Exercise aim: Everything from the line that holds "554 248 7.44" through the end of the records below is to be transcribed exactly, except the pictures.

Exercise material:

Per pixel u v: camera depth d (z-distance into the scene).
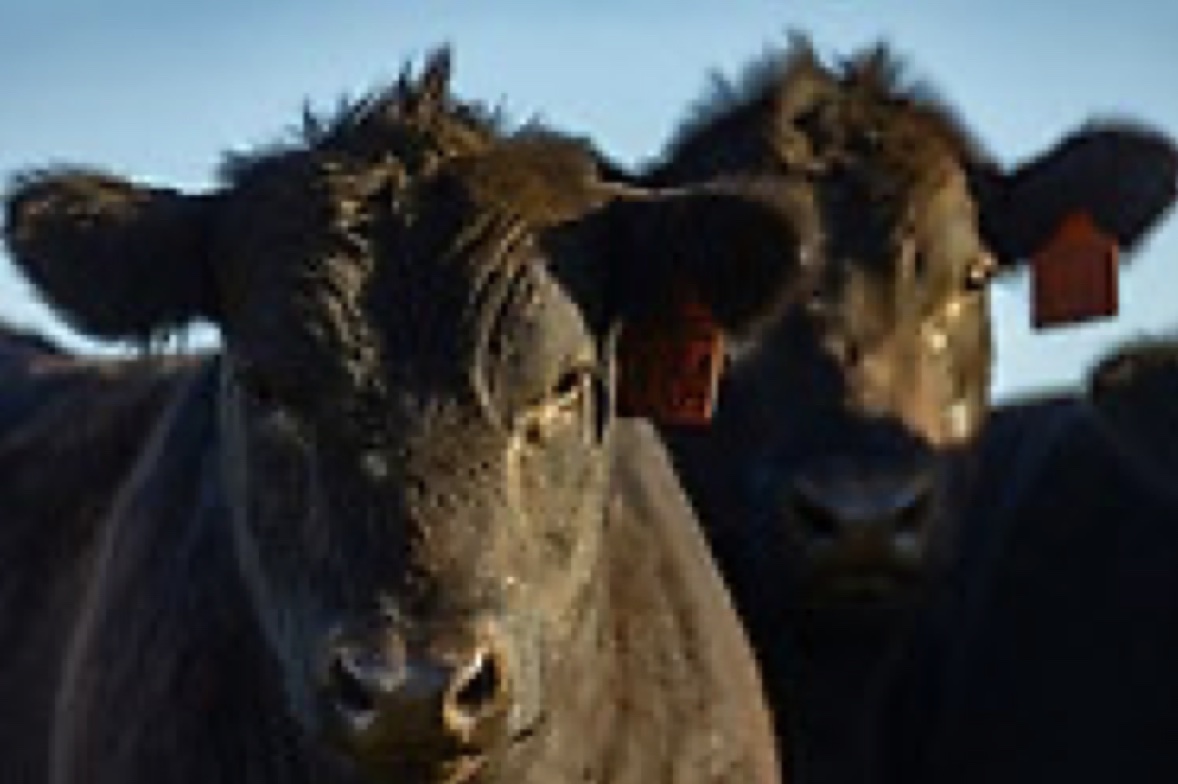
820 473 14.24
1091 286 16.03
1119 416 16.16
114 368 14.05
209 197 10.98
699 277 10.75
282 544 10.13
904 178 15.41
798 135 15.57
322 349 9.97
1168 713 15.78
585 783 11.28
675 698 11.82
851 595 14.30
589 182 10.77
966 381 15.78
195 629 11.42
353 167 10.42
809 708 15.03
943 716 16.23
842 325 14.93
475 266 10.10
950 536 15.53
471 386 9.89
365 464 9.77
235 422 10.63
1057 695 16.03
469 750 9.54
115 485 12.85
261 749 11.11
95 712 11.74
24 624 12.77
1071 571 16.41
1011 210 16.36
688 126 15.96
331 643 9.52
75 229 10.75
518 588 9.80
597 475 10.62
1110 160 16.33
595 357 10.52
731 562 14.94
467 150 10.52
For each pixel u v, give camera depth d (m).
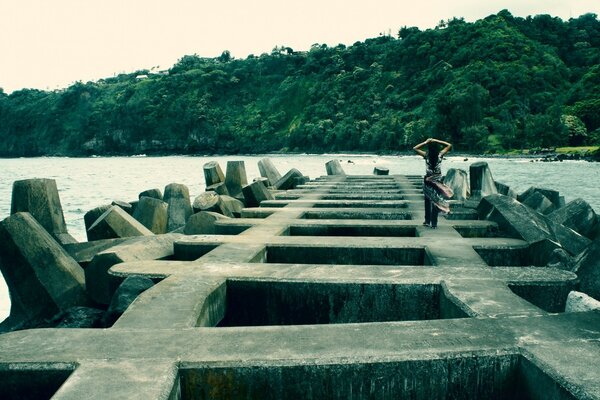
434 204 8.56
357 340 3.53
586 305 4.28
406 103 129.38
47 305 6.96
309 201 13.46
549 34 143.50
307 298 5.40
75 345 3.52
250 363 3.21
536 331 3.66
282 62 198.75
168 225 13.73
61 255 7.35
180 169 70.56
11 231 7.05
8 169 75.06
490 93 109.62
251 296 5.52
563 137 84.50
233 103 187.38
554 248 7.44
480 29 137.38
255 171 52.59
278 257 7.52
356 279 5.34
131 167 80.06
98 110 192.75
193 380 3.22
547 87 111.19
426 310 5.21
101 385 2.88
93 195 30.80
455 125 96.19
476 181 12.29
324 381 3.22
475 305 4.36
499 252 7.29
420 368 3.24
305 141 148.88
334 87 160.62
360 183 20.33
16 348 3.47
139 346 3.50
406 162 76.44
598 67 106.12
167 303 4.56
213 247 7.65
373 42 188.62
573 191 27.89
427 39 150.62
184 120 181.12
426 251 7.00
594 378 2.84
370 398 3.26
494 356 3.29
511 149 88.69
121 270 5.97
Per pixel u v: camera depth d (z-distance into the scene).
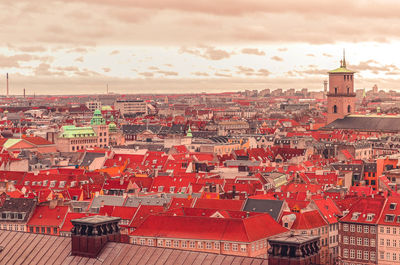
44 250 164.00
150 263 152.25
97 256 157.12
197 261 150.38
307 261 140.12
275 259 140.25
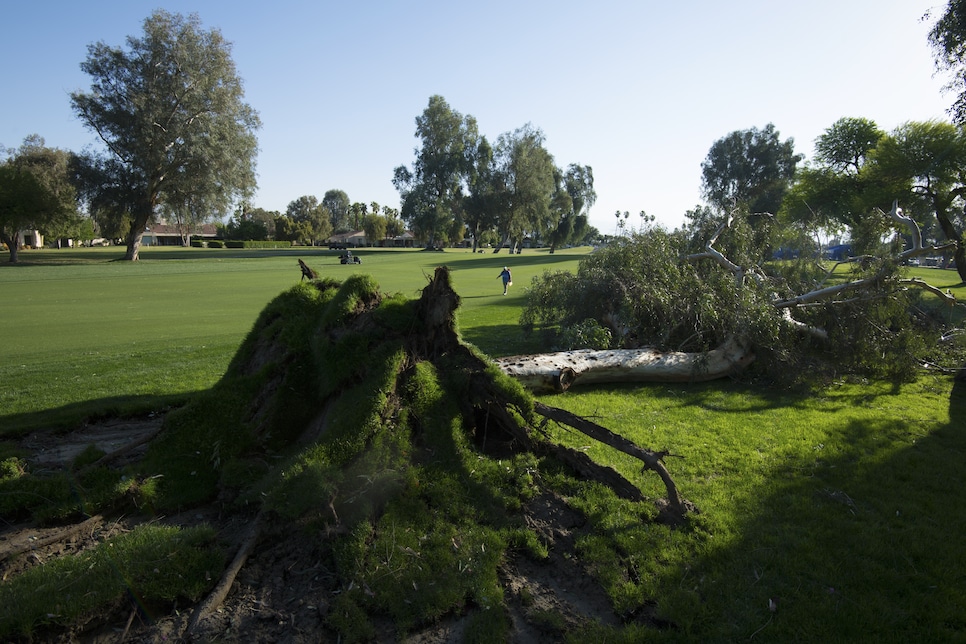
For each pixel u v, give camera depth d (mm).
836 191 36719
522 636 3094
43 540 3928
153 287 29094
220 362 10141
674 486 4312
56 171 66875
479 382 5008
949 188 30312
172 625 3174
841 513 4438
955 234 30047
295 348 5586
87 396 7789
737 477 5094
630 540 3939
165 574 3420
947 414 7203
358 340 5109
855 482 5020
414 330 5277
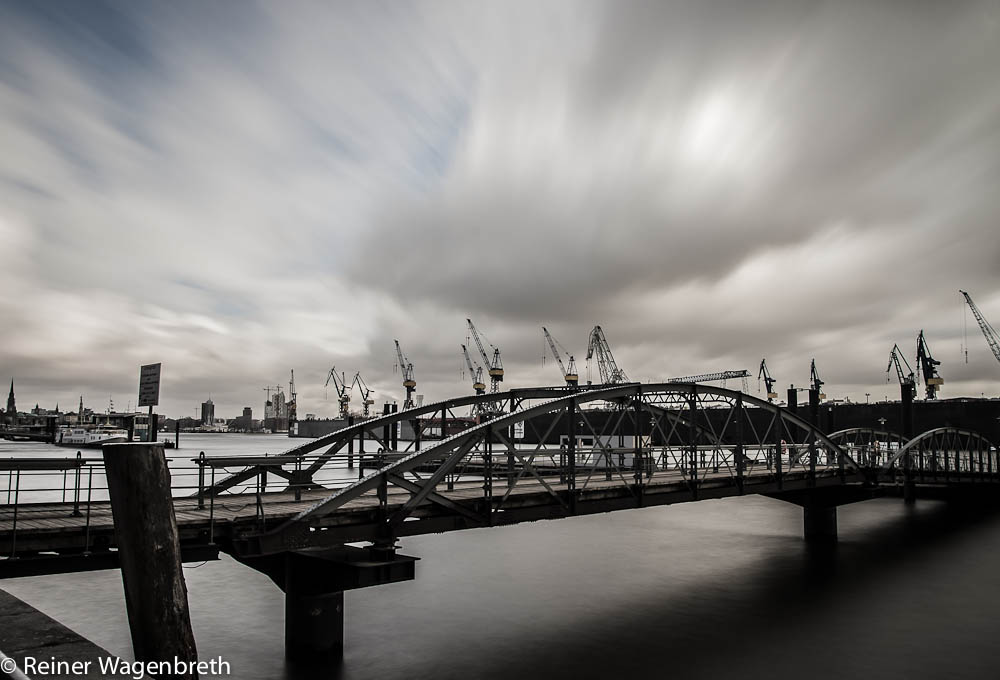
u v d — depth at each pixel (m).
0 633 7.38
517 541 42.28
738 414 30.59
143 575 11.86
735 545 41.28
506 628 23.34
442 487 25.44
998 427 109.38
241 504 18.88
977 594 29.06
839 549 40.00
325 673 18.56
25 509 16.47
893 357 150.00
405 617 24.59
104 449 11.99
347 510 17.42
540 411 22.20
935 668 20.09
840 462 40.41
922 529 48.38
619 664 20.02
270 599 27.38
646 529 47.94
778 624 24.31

Your response:
554 248 7.44
480 29 137.38
255 171 52.59
278 257 7.52
356 279 5.34
131 167 80.06
98 110 192.75
193 380 3.22
547 87 111.19
426 310 5.21
101 385 2.88
93 195 30.80
455 125 96.19
476 181 12.29
324 381 3.22
475 305 4.36
499 252 7.29
420 368 3.24
305 141 148.88
334 87 160.62
360 183 20.33
16 348 3.47
139 346 3.50
406 162 76.44
598 67 106.12
167 303 4.56
213 247 7.65
373 42 188.62
573 191 27.89
427 39 150.62
184 120 181.12
426 251 7.00
594 378 2.84
370 398 3.26
494 356 3.29
511 149 88.69
121 270 5.97
Per pixel u v: camera depth d (z-distance into the scene).
44 250 164.00
150 263 152.25
97 256 157.12
197 261 150.38
307 261 140.12
275 259 140.25
For each pixel u v, give camera depth d (mm).
836 191 36719
522 636 3094
43 540 3928
153 287 29094
220 362 10141
674 486 4312
56 171 66875
479 382 5008
949 188 30312
172 625 3174
841 513 4438
955 234 30047
295 348 5586
87 396 7789
737 477 5094
630 540 3939
165 574 3420
947 414 7203
358 340 5109
855 482 5020
414 330 5277
u v d — depth at each pixel (m).
0 633 7.38
517 541 42.28
738 414 30.59
143 575 11.86
735 545 41.28
506 628 23.34
442 487 25.44
998 427 109.38
241 504 18.88
977 594 29.06
839 549 40.00
325 673 18.56
25 509 16.47
893 357 150.00
405 617 24.59
104 449 11.99
347 510 17.42
540 411 22.20
935 668 20.09
840 462 40.41
922 529 48.38
619 664 20.02
270 599 27.38
646 529 47.94
778 624 24.31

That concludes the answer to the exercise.